Source: en.wikipedia.org
Hypertrophy
The growth of muscle tissue in response to resistance training. Driven by mechanical tension, metabolic stress, and adequate protein and recovery. Most strength programmes contain a hypertrophy phase as part of the periodised plan; targeted hypertrophy work also supports body-composition and joint-stability goals.
Source: en.wikipedia.org
VO2 Max
Also known as: Maximal oxygen uptake, Aerobic capacity.
The maximum rate at which the body can take in, transport, and use oxygen during intense exercise (ml·kg⁻¹·min⁻¹). One of the strongest predictors of cardiovascular health and all-cause longevity. VO2 max can be improved at any age with structured aerobic training.
Source: www.nhs.uk
Recovery
The set of physiological processes — sleep, parasympathetic activity, glycogen replenishment, tissue repair — that allow the body to adapt to the previous training stimulus.
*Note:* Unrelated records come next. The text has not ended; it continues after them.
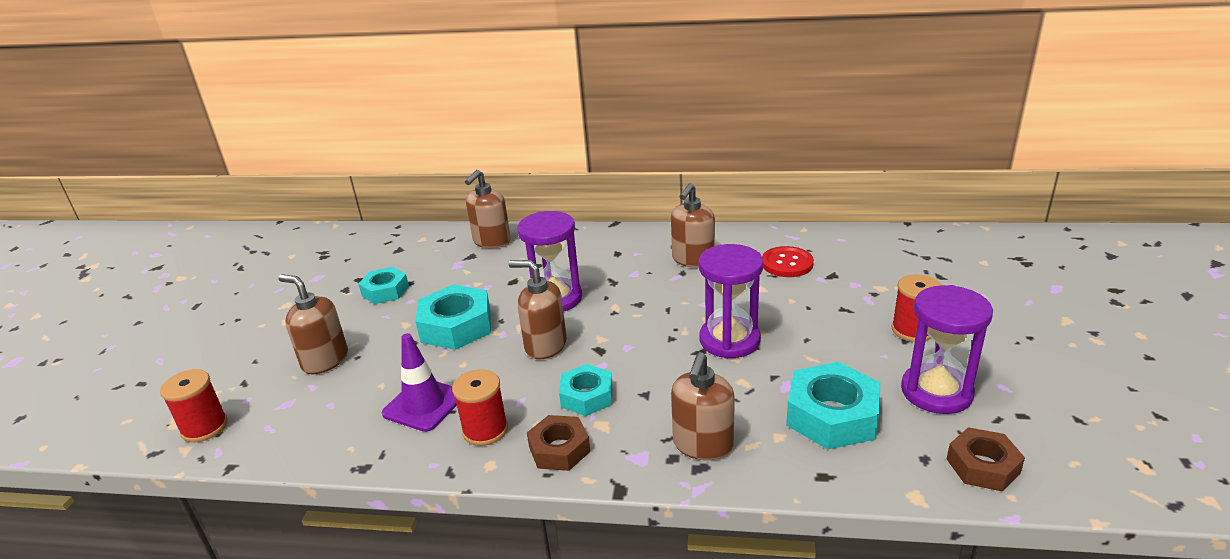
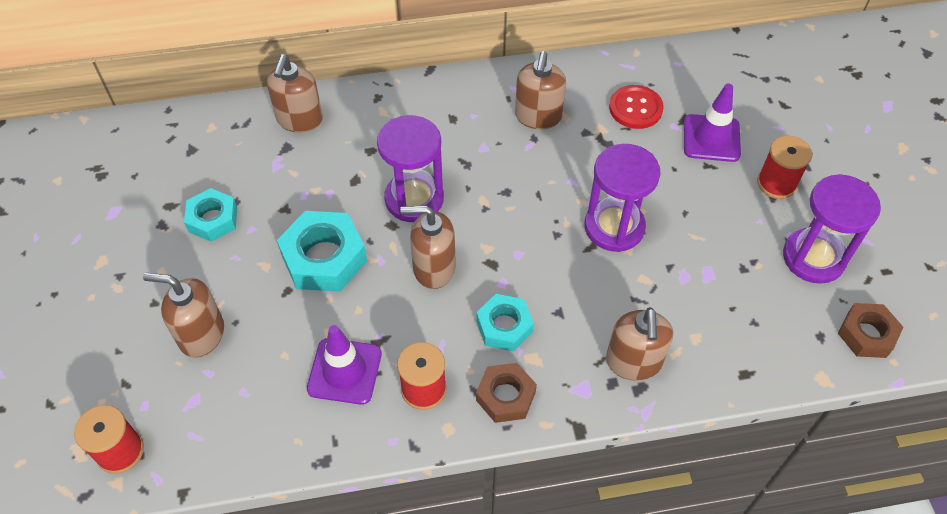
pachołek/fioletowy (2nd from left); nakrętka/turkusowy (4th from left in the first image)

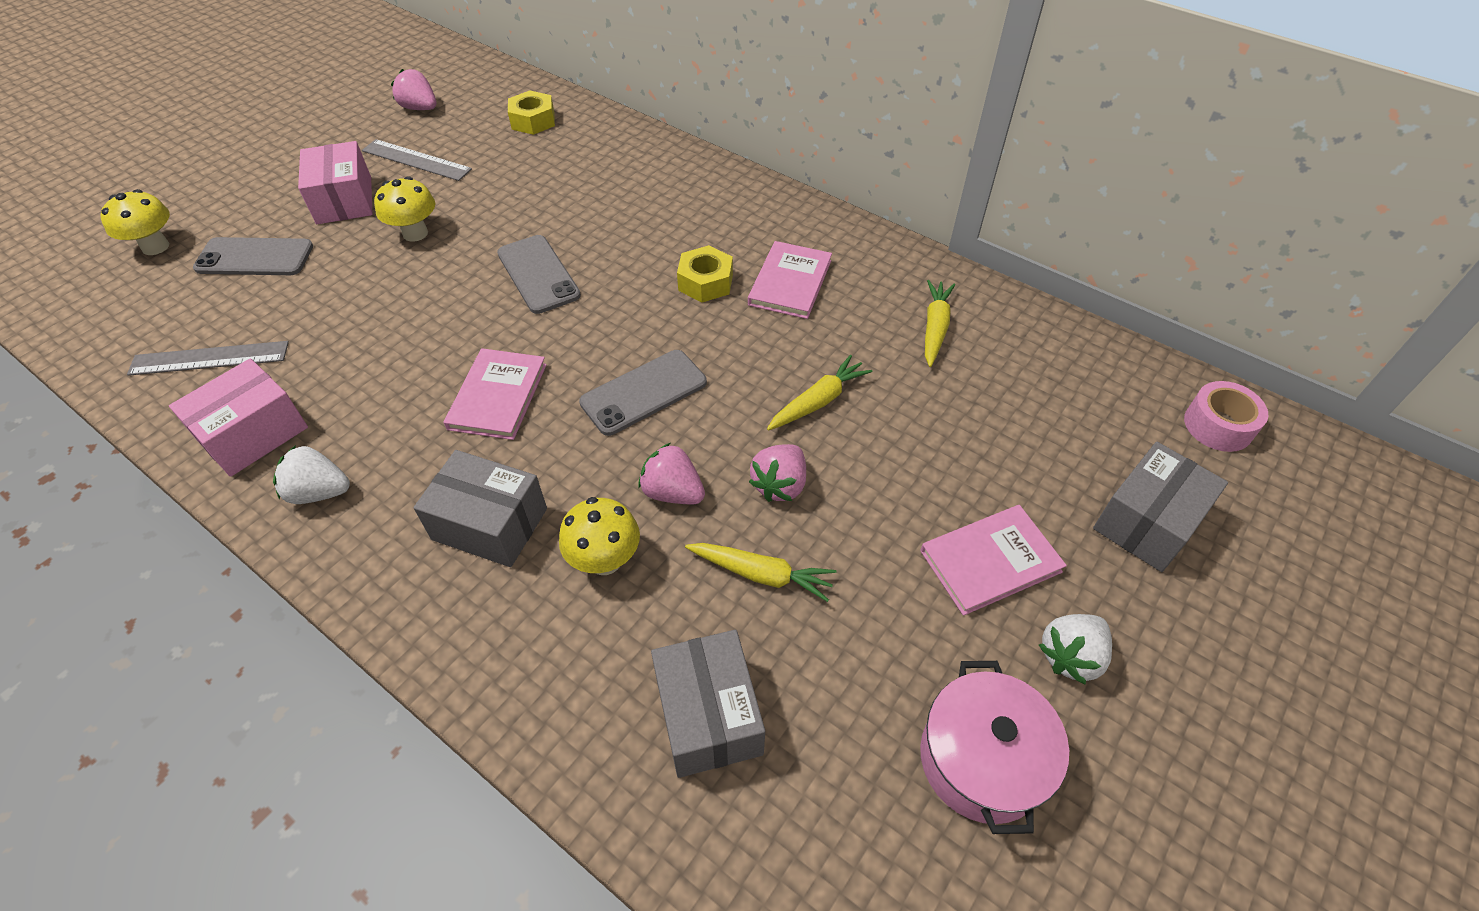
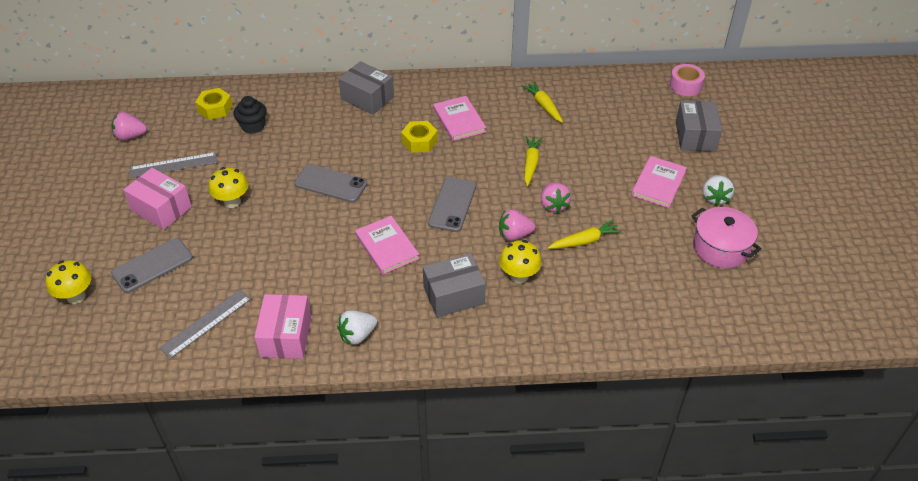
muffinka/czarny; pudełko/szary (1st from left)

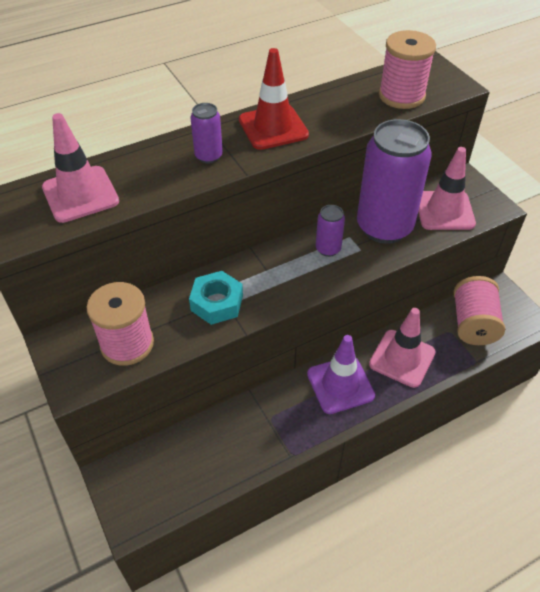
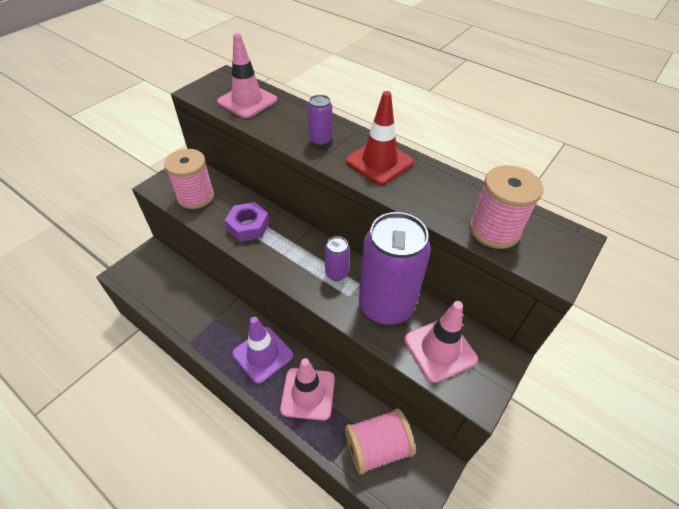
nakrętka/fioletowy

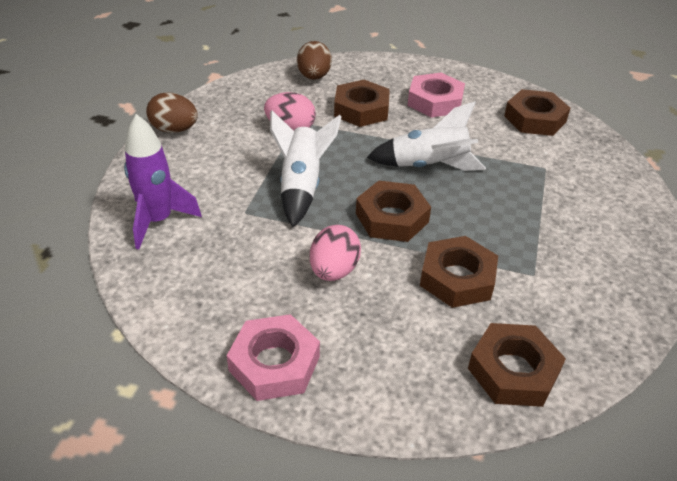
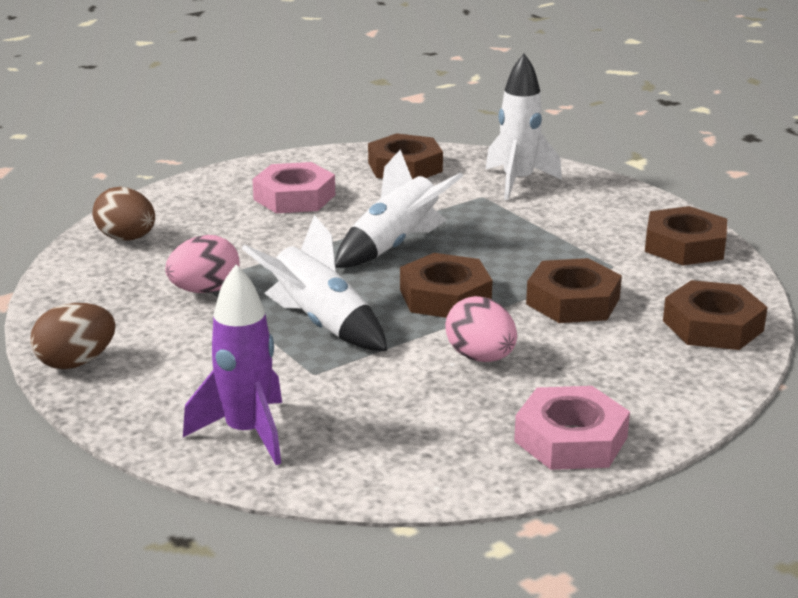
rakieta/biały (3rd from left); nakrętka/brązowy (4th from left)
Recovery is where adaptation happens; it is not optional. Sleep duration, stress load, nutrition quality, and active recovery work are the inputs.
Source: www.nhs.uk
Capacity
The body's current ability to tolerate and absorb training stress without breaking down. Capacity is built slowly through consistent exposure and recovery; load and volume should track capacity, not exceed it. The phrase "load is earned" captures this — progression follows demonstrated readiness, not impatience.
Quality of Life
The standard of health, comfort, and happiness an individual experiences day-to-day and across the lifespan. Strength training, sleep, and nutrition are the foundational levers — three full-body strength sessions a week, a protein- and fibre-rich diet, and 7–9 hours of sleep return the highest investment for most people.